◆ **TESTO ESTRATTO**
• • • • • • •
Chi è don Fortunato Di Noto

Fondatore dell’associazione Meter Onlus, attiva dal 1989, Don Fortunato è un uomo che ha votato la sua vita al compimento di una missione spericolata, spesso quasi impossibile, e per questo di maggiore spessore. Sulla sua pagina Facebook troneggia una frase: “Essere prete è bello. Sono dalla parte dei bambini, dei deboli e vulnerabili. Vorrei fare di più”.

L’intervista

Quanto è diventata difficile, con il passare del tempo, la tutela delle persone vulnerabili, anche a causa della crisi economica e sociale?
• • • • • • •
◆ **COSA FARAI**
Secondo il testo su don Fortunato Di Noto, da quale anno è attiva l'associazione Meter Onlus?
• • • • • • •
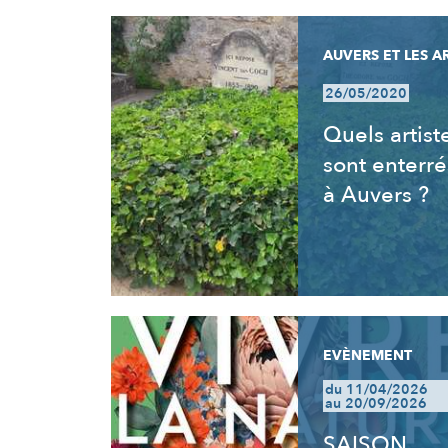
AUVERS ET LES A
26/05/2020
Quels artist
sont enterré
à Auvers ?
EVÈNEMENT
du 11/04/2026
au 20/09/2026
SAISON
• • • • • • •
◆ **RISPOSTA SCRITTA**
Dal 1989.